In crafting the stories of scientists working on the four projects at the Large Hadron Collider, the film’s creators had to choose which narrative threads to include and which to leave out. For the most part, we are presented with a slow-paced oscillation between the gritty, energetic work of CERN scientists and the simple, quotidian moments (riding a bike, eating cereal, going for a walk) that convey a more “human” side. Of course, this distinction between machine and human, work and home, science and mundanity is constructed by the film rather than represented by it. The choice to split its narratives into two distinct modes, to contrast the human element with the scientific element, was deliberate. This introduces the question: what is the purpose of the personal side of this film about physics, and how does it inform our understanding of science (and reflexively, not-science)?
To take a pre-emptive shot at answering this, I want to point to the inclusion of diaspora narratives in the film. Two of the LHC scientists tell stories about leaving their home countries (Turkey and Iran respectively) because of political and/or cultural tensions. Although these secondary refugee narratives don’t seem to have direct bearing on the main narrative, they do frame it in a way that makes an implicit argument about the relationship between science and politics. Both scientists note that they chose to enter physics because it ‘can’t be argued’ like political positions can—particle science is “absolute” and therefore apolitical.
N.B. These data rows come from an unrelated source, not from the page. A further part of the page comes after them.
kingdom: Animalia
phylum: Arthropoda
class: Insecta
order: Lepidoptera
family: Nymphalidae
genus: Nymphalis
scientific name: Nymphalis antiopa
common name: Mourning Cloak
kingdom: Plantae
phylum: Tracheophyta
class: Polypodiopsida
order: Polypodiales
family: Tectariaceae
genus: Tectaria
By including these refugee narratives in abridged and defanged forms (in such a way as to minimize political affect in the viewer), and presenting diaspora as a transition out of politics and into science, the film asks the viewer to conceive of the physical sciences as depoliticized and objective, creating forms of politically toothless affect which are easier to swallow.
As a Physics major, I understand the emotional intensity that can accompany physics narratives that deal with fundamental and philosophically charged aspects of reality (i.e. the Higgs boson). But I also recognize how the absence of politicized affect from narratives around physics is often deliberate and obscures the numerous political and human dimensions of the discipline.